WHAT YOU SHOULD DO. Write out, word for word, the lines below starting at the line that has "Q: How many banknotes" and stopping after the line that has "Number of cups", but drop the picture lines.

SUPPLIED RECORDS.
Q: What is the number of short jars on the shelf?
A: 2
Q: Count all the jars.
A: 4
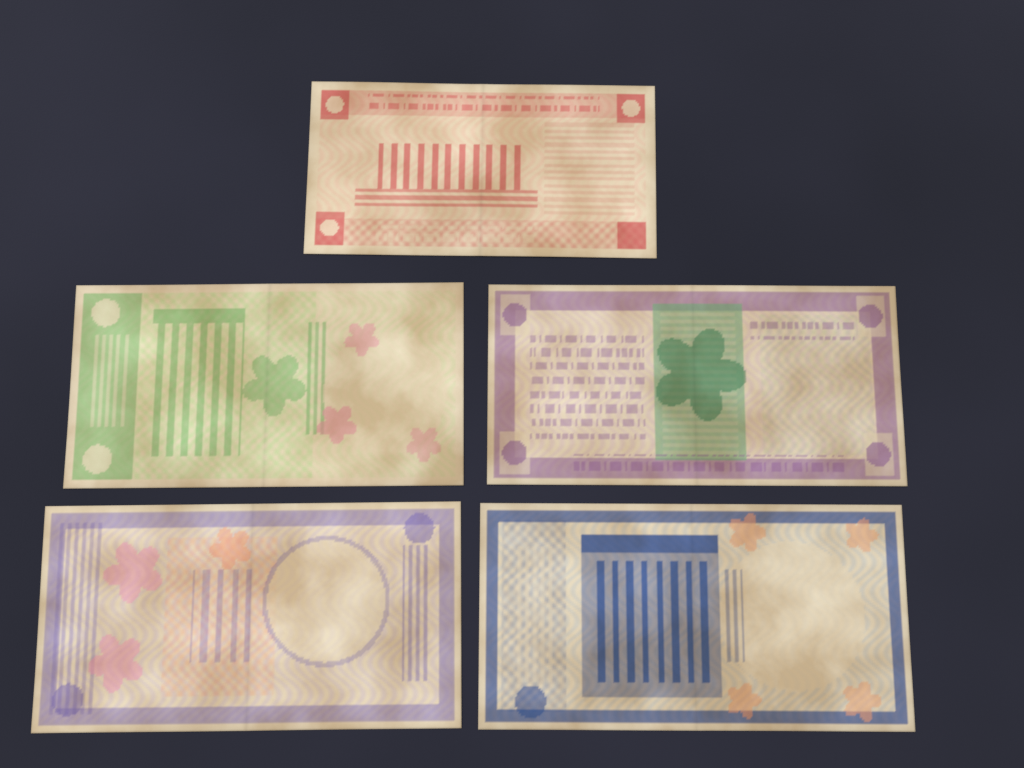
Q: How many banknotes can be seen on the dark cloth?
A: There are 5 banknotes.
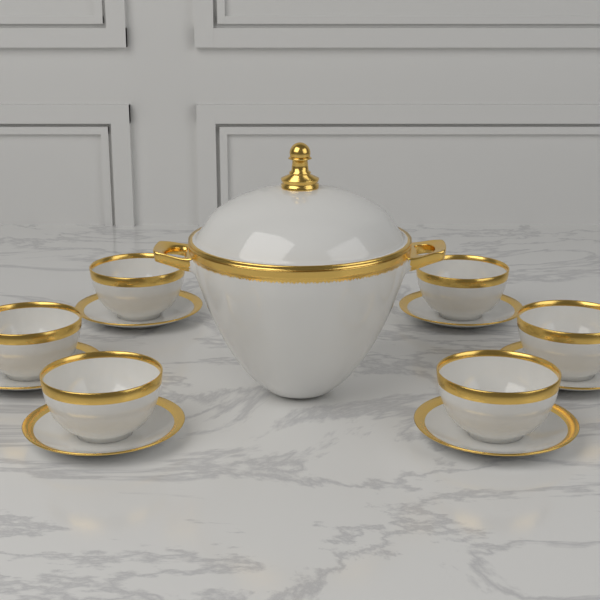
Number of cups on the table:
--
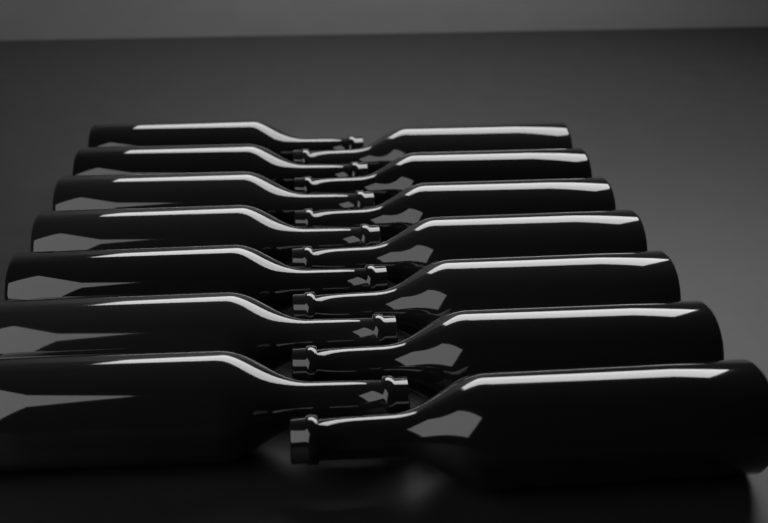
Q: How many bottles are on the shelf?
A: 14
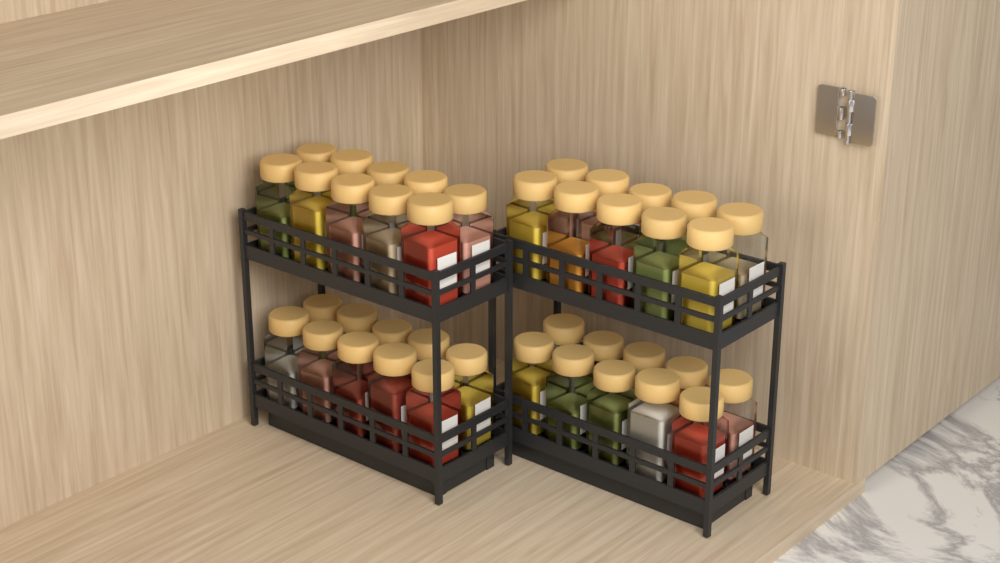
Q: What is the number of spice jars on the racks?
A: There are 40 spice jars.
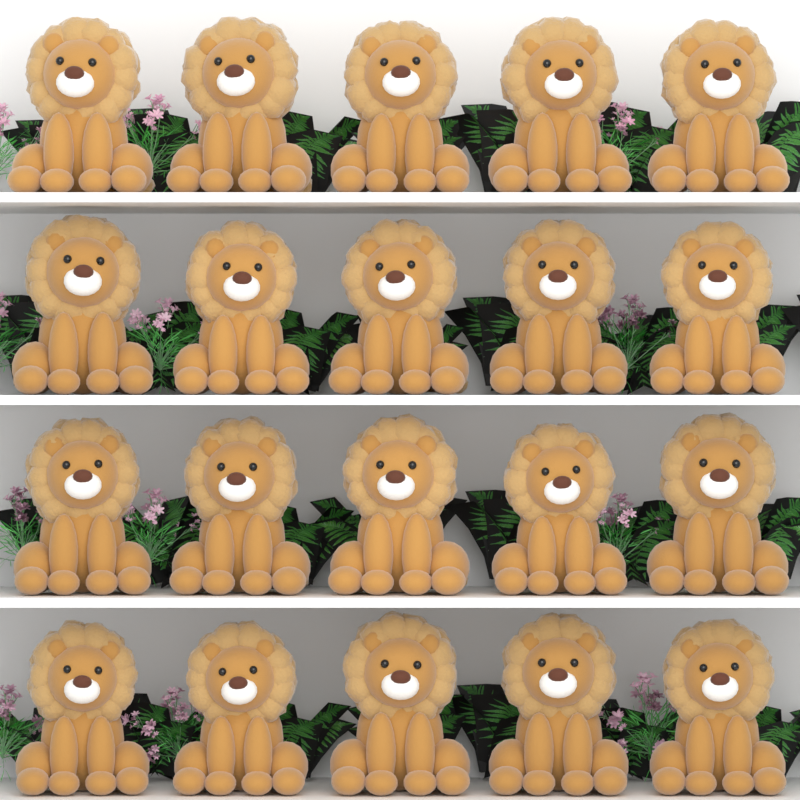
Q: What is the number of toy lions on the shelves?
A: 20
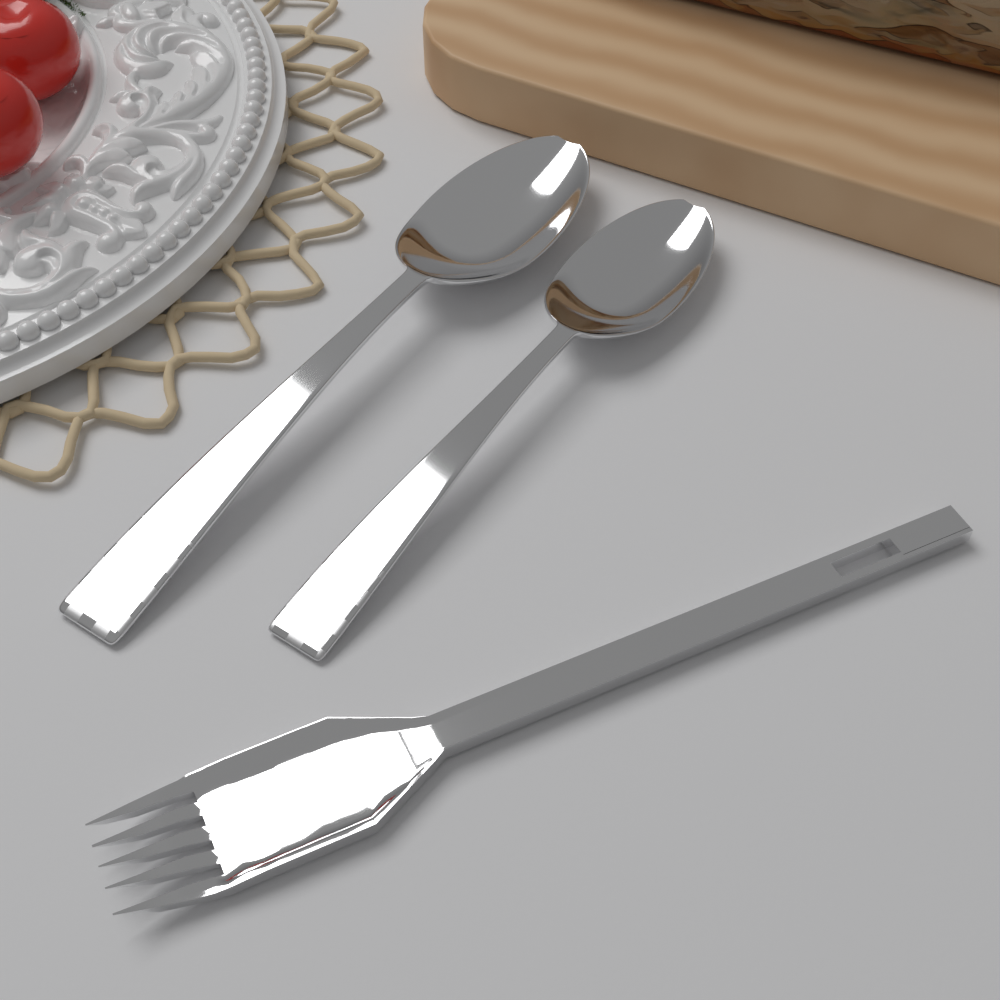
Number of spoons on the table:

FINISHED TASK.
Q: How many banknotes can be seen on the dark cloth?
A: There are 5 banknotes.
Number of cups on the table:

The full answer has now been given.